A couple of friends getting sucked into a long-standing, bloody political feud between two warring factions sounds like material for a hardline, gritty drama. While Pa. Ranjith's Madras definitely falls in that bracket, it's also a raw action film that features several dynamic stretches of filmmaking capturing the chaos. The standout sequence, similar to other entries on the list, has to be the pre-interval one, where a lighthearted conversation between two friends descends into a haunting chase sequence in the dark alleyways of North Madras.
Yet another Rajinikanth - Pa Ranjith collaboration on the list, Kaala, witnesses the star completely let go of all trademark mannerisms and become a vehicle for the director's lofty ambitions. As Kaala, the godfather of the Tamils living in Dharavi, Rajini is a symbol of Ranjith's political messaging.

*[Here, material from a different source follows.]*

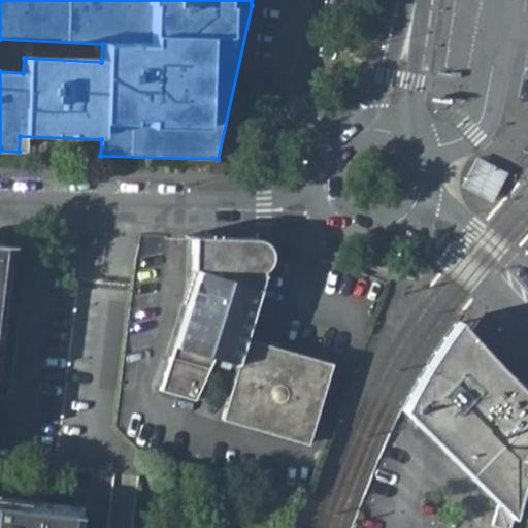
[(504,172),(474,157),(461,184),(491,199),(504,172)]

This is a serious drama; however, it's punctuated with moments of electrifying action that remind us of the unmatched gravitas of Rajinikanth. The pre-interval sequence, which sees the actor fighting off a group of goons in the rain, is action choreography at its best.
Adanga Maru (2018)
A sincere cop is suspended from duty for questioning powerful, influential people. The powerful destroy his family, leaving the hero in despair. And the hero decides to take revenge against all those who wronged him. Sounds familiar, right? While Adanga Maru falls into a templated zone, the racy screenplay and Jayam Ravi’s intense turn as SI Subah make the film watchable. He is brilliant to watch in the action sequences, selling the raw physicality and the intensity of the character effortlessly.